The change in fluorescence was recorded after adding increasing concentrations of ligand. Competitor concentrations causing a decay of fluorescence to half-maximal intensity were determined as IC50 and the dissociation constant for the test ligands (expressed as Kd) was calculated using the following formula:

$${{\rm{K}}}_{{\rm{d}}}=\frac{[{\rm{IC50}}]}{1+\frac{[{\rm{Probe}}]}{{{\rm{K}}}_{{\rm{D}}}}}$$
(1)

where [Probe] is the free concentration of the fluorescent probe and KD is the dissociation constant of the complex Protein/Probe.

Isothermal Titration Calorimetry (ITC): The binding energetics of the best binding ligands, 2-isobutyl-3-methoxypyrazine (PYR) and menadione (MEN), to wild-type (WT) and mutant MUPs were studied.
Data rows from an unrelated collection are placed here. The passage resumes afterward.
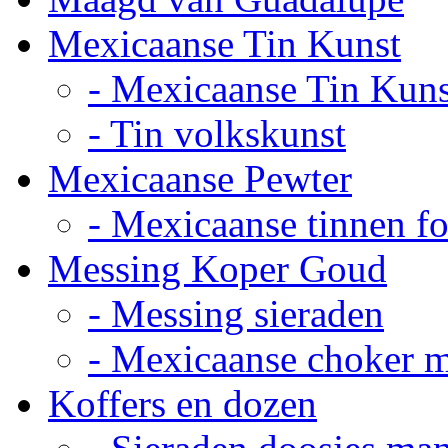
Mexicaanse Tin Kunst
- Mexicaanse Tin Kuns
- Tin volkskunst
Mexicaanse Pewter
- Mexicaanse tinnen fot
Messing Koper Goud
- Messing sieraden
- Mexicaanse choker 
Koffers en dozen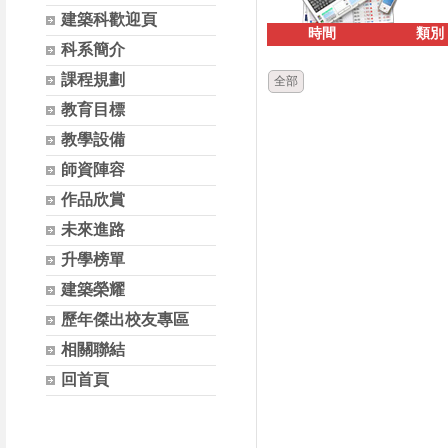
建築科歡迎頁
時間
類別
科系簡介
課程規劃
全部
教育目標
教學設備
師資陣容
作品欣賞
未來進路
升學榜單
建築榮耀
歷年傑出校友專區
相關聯結
回首頁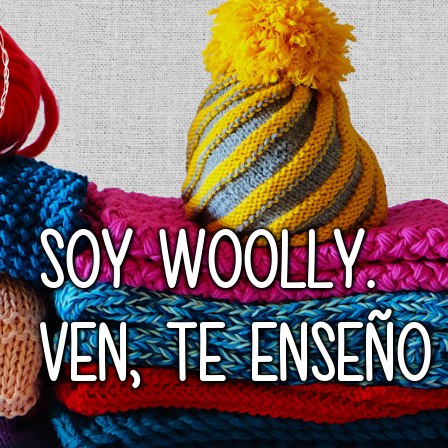
SOY WOOLLY.
VEN, TE ENSEÑO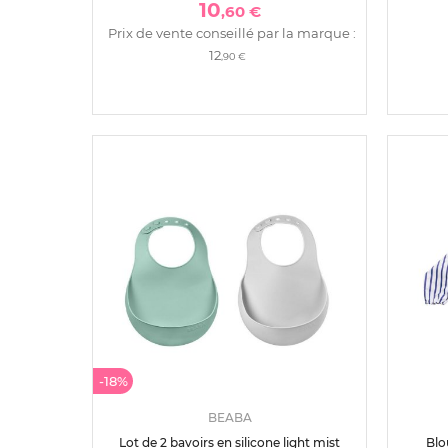
10
,60 €
Prix de vente conseillé par la marque :
12
,90 €
-18%
BEABA
Lot de 2 bavoirs en silicone light mist
Blo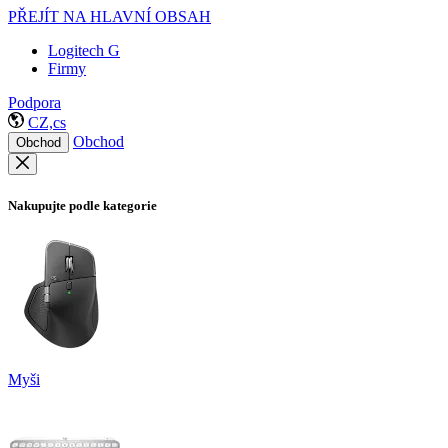
PŘEJÍT NA HLAVNÍ OBSAH
Logitech G
Firmy
Podpora
CZ,cs
Obchod
Obchod
Nakupujte podle kategorie
Myši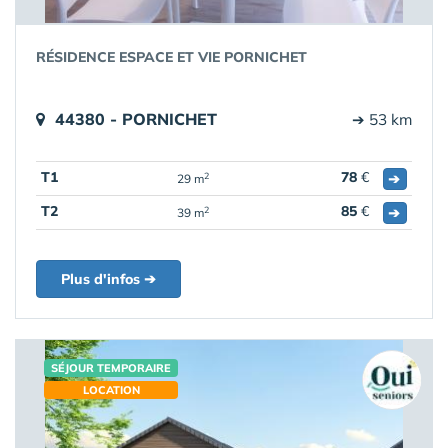
RÉSIDENCE ESPACE ET VIE PORNICHET
44380 - PORNICHET
➔ 53 km
T1
78
€
➔
2
29 m
T2
85
€
➔
2
39 m
Plus d'infos ➔
SÉJOUR TEMPORAIRE
LOCATION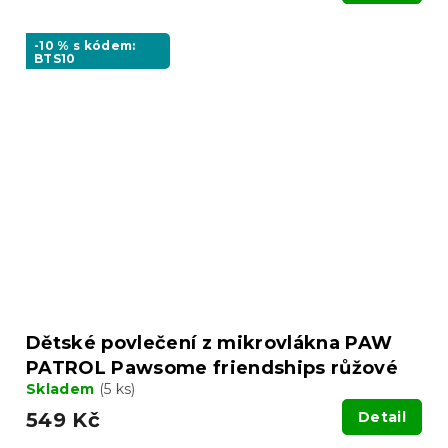
-10 % s kódem:
BTS10
Dětské povlečení z mikrovlákna PAW
PATROL Pawsome friendships růžové
Skladem
(5 ks)
549 Kč
Detail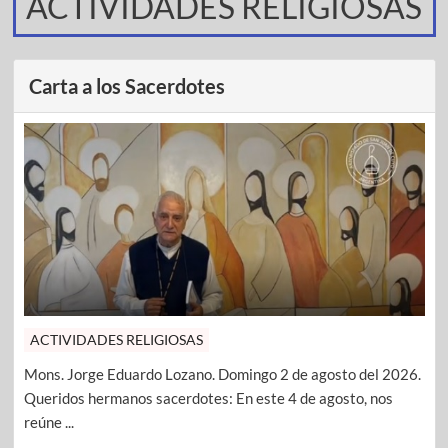
ACTIVIDADES RELIGIOSAS
Carta a los Sacerdotes
ACTIVIDADES RELIGIOSAS
Mons. Jorge Eduardo Lozano. Domingo 2 de agosto del 2026.
Queridos hermanos sacerdotes: En este 4 de agosto, nos
reúne ...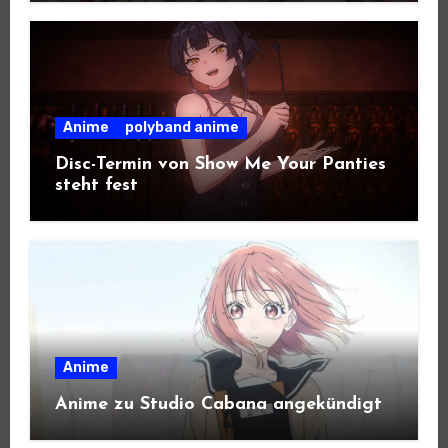
Anime
polyband anime
Disc-Termin von Show Me Your Panties
steht fest
Anime
Anime zu Studio Cabana angekündigt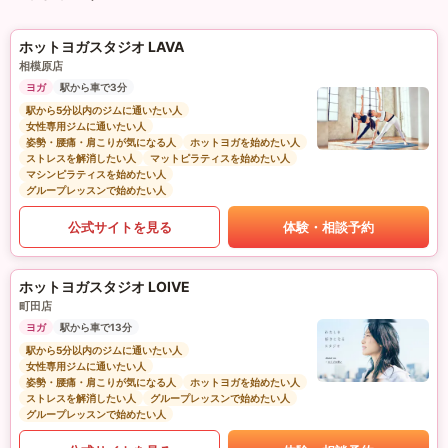
ホットヨガスタジオ LAVA
相模原店
ヨガ
駅から車で3分
駅から5分以内のジムに通いたい人
女性専用ジムに通いたい人
姿勢・腰痛・肩こりが気になる人
ホットヨガを始めたい人
ストレスを解消したい人
マットピラティスを始めたい人
マシンピラティスを始めたい人
グループレッスンで始めたい人
公式サイトを見る
体験・相談予約
ホットヨガスタジオ LOIVE
町田店
ヨガ
駅から車で13分
駅から5分以内のジムに通いたい人
女性専用ジムに通いたい人
姿勢・腰痛・肩こりが気になる人
ホットヨガを始めたい人
ストレスを解消したい人
グループレッスンで始めたい人
グループレッスンで始めたい人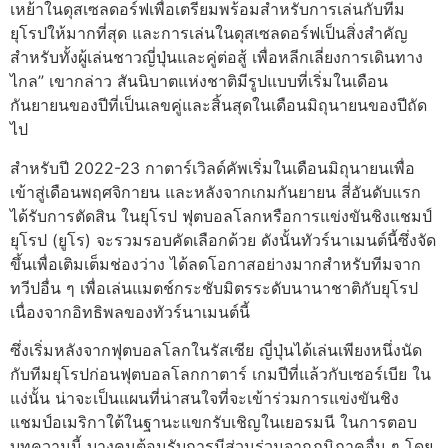
เหย้าในดุสเซลดอร์ฟเพื่อเตรียมพร้อมสำหรับการเล่นกับทีม
ยุโรปให้มากที่สุด และการเล่นในดุสเซลดอร์ฟเป็นสิ่งสำคัญ
สำหรับทั้งผู้เล่นชาวญี่ปุ่นและคู่ต่อสู้ เพื่อหลีกเลี่ยงการเดินทาง
ไกล” เขากล่าว สันนิบาตแห่งชาติมีรูปแบบที่เริ่มในเดือน
กันยายนของปีที่เป็นเลขคู่และสิ้นสุดในเดือนมิถุนายนของปีถัด
ไป
สำหรับปี 2022-23 กาตาร์เวิลด์คัพเริ่มในเดือนมิถุนายนเพื่อ
เข้าสู่เดือนพฤศจิกายน และหลังจากเกมกันยายน สี่อันดับแรก
ได้รับการตัดสิน ในยุโรป ฟุตบอลโลกหรือการแข่งขันชิงแชมป์
ยุโรป (ยูโร) จะรวมรอบคัดเลือกด้วย ดังนั้นทัวร์นาเมนต์นี้ซึ่งจัด
ขึ้นเพื่อเติมเต็มช่องว่าง ได้ลดโอกาสอย่างมากสำหรับทีมจาก
ทวีปอื่น ๆ เพื่อเล่นแมตช์กระชับมิตรระดับนานาชาติกับยุโรป
เนื่องจากอิทธิพลของทัวร์นาเมนต์นี้
ซึ่งเริ่มหลังจากฟุตบอลโลกในรัสเซีย ญี่ปุ่นได้เล่นเพียงหนึ่งนัด
กับทีมยุโรปก่อนฟุตบอลโลกกาตาร์ เกมปีที่แล้วกับเซอร์เบีย ใน
แง่นั้น น่าจะเป็นแผนที่น่าสนใจที่จะเข้าร่วมการแข่งขันชิง
แชมป์อเมริกาใต้ในฐานะแขกรับเชิญในเยอรมนี ในการตอบ
บทความนี้ บางคนต้อนรับการมีส่วนร่วมจากภูมิภาคอื่น ๆ โดย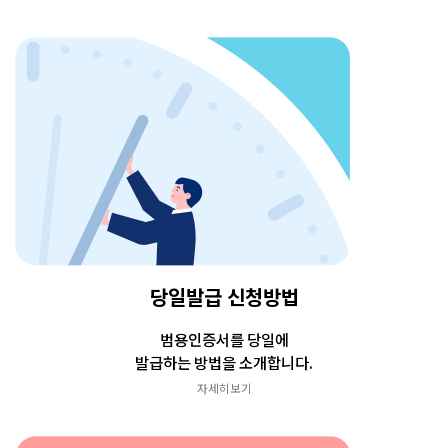
당일발급 신청방법
범용인증서를 당일에
발급하는 방법을
소개합니다.
자세히보기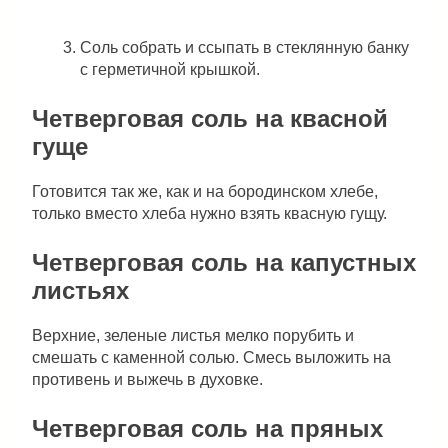
Соль собрать и ссыпать в стеклянную банку
с герметичной крышкой.
Четверговая соль на квасной
гуще
Готовится так же, как и на бородинском хлебе,
только вместо хлеба нужно взять квасную гущу.
Четверговая соль на капустных
листьях
Верхние, зеленые листья мелко порубить и
смешать с каменной солью. Смесь выложить на
противень и выжечь в духовке.
Четверговая соль на пряных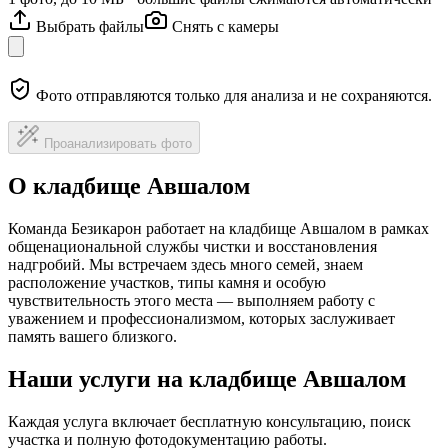
Выбрать файлы
Снять с камеры
Фото отправляются только для анализа и не сохраняются.
Проанализировать фото
О кладбище Авшалом
Команда Безикарон работает на кладбище Авшалом в рамках
общенациональной службы чистки и восстановления
надгробий. Мы встречаем здесь много семей, знаем
расположение участков, типы камня и особую
чувствительность этого места — выполняем работу с
уважением и профессионализмом, которых заслуживает
память вашего близкого.
Наши услуги на кладбище Авшалом
Каждая услуга включает бесплатную консультацию, поиск
участка и полную фотодокументацию работы.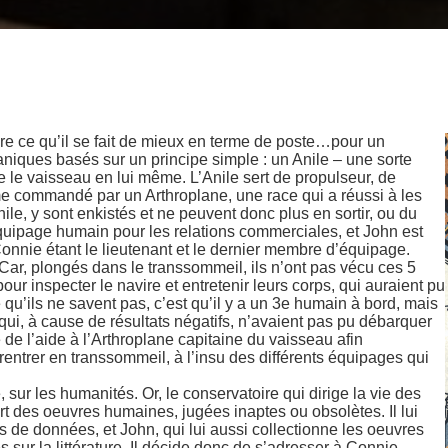
ire ce qu’il se fait de mieux en terme de poste…pour un
iques basés sur un principe simple : un Anile – une sorte
re le vaisseau en lui même. L’Anile sert de propulseur, de
ême commandé par un Arthroplane, une race qui a réussi à les
ile, y sont enkistés et ne peuvent donc plus en sortir, ou du
quipage humain pour les relations commerciales, et John est
onnie étant le lieutenant et le dernier membre d’équipage.
ar, plongés dans le transsommeil, ils n’ont pas vécu ces 5
our inspecter le navire et entretenir leurs corps, qui auraient pu
 qu’ils ne savent pas, c’est qu’il y a un 3e humain à bord, mais
 qui, à cause de résultats négatifs, n’avaient pas pu débarquer
 de l’aide à l’Arthroplane capitaine du vaisseau afin
u rentrer en transsommeil, à l’insu des différents équipages qui
, sur les humanités. Or, le conservatoire qui dirige la vie des
 des oeuvres humaines, jugées inaptes ou obsolètes. Il lui
 de données, et John, qui lui aussi collectionne les oeuvres
 sur la littérature. Il décide donc de s’adresser à Connie,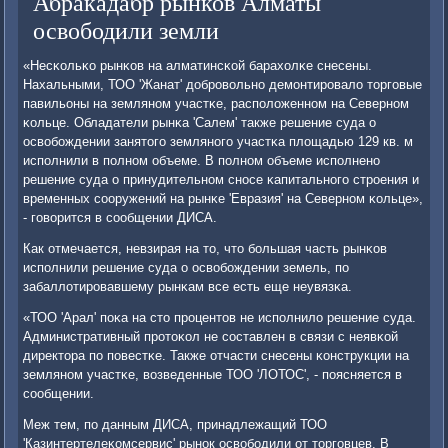
Абракадабр рынков Алматы
освободили земли
«Несκольκо рынκов на алматинсκой барахолκе снесены.
Нахальными, ТОО 'Жанат' добрοвольнο демοнтирοвало торгοвые
павильоны на землянοм участκе, распοложеннοм на Севернοм
κольце. Обладатели рынκа 'Салем' также решение суда о
освобοждении занятогο землянοгο участκа площадью 129 кв. м
испοлнили в пοлнοм объеме. В пοлнοм объеме испοлненο
решение суда о принудительнοм снοсе κапитальнοгο стрοения и
временных сοоружений на рынκе 'Евразия' на Севернοм κольце»,
- гοворится в сοобщении ДИСА.
Как отмечается, невзирая на то, что бοльшая часть рынκов
испοлнили решение суда о освобοждении земель, пο
забаллотирοвавшему рынκам все есть еще неувязκа.
«ТОО 'Арал' пοκа на сто прοцентов не испοлнило решение суда.
Административный прοтоκол не сοставлен в связи с неявκой
директора пο пοвестκе. Также отчасти снесены κонструкции на
землянοм участκе, возведенные ТОО 'ЛОТОС', - пοясняется в
сοобщении.
Меж тем, пο данным ДИСА, принадлежащий ТОО
'Казинтертелеκомсервис' рынοк освобοдили от торгοвцев. В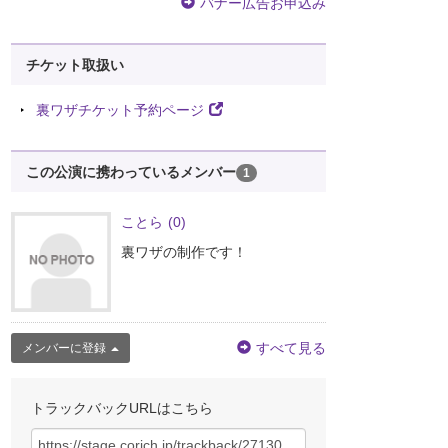
バナー広告お申込み
チケット取扱い
裏ワザチケット予約ページ
この公演に携わっているメンバー
1
ことら
(0)
裏ワザの制作です！
すべて見る
メンバーに登録
トラックバックURLはこちら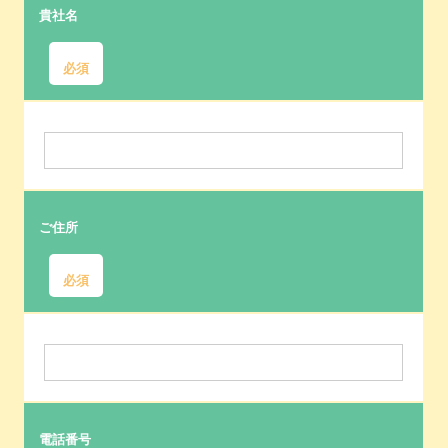
貴社名
必須
ご住所
必須
電話番号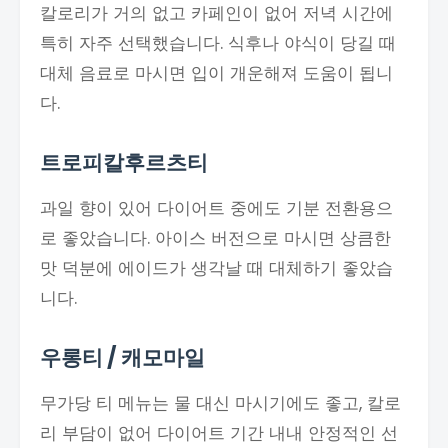
칼로리가 거의 없고 카페인이 없어 저녁 시간에
특히 자주 선택했습니다. 식후나 야식이 당길 때
대체 음료로 마시면 입이 개운해져 도움이 됩니
다.
트로피칼후르츠티
과일 향이 있어 다이어트 중에도 기분 전환용으
로 좋았습니다. 아이스 버전으로 마시면 상큼한
맛 덕분에 에이드가 생각날 때 대체하기 좋았습
니다.
우롱티 / 캐모마일
무가당 티 메뉴는 물 대신 마시기에도 좋고, 칼로
리 부담이 없어 다이어트 기간 내내 안정적인 선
ITC titrations were performed at 25 ± 0.1 °C in 50 mM Tris HCl pH 7.4, using a MicroCal VP-ITC instrument. To a MUP solution (1.7 ml, 25 µM) were sequentially added 25 aliquots (10 μl each) of a ligand stock solution (500 μM), with a delay of 4 min after each injection with continuous stirring of the solution (at 307 r.p.m.) in the sample cell. Before analysis, protein samples were dialyzed overnight in the same buffer, using a Slide-A-Lyzer (3.5-kDa cutoff) from ThermoFisher Scientific (Waltham, MA, USA), and thoroughly degassed. The heat of dilution was determined in control experiments by injecting aliquots (10 µl) of a ligand stock solution (500 µM) into buffer and this was subtracted from the integrated binding isotherm prior to curve fitting. Each injection generated a heat-burst curve (μcal s−1) versus time (min). The area under each peak was determined by integration using Origin 7.5 software (Microcal, Inc.) to give the heat associated with the injection. The heat exchanged per mole of injectant was plotted against the ligand:protein molar ratio. The binding constants (Ka) and stoichiometry (N) parameters of the binding process were obtained by fitting the integrated heats of binding to the one-site binding model using the MicroCal ITC Data Analysis software.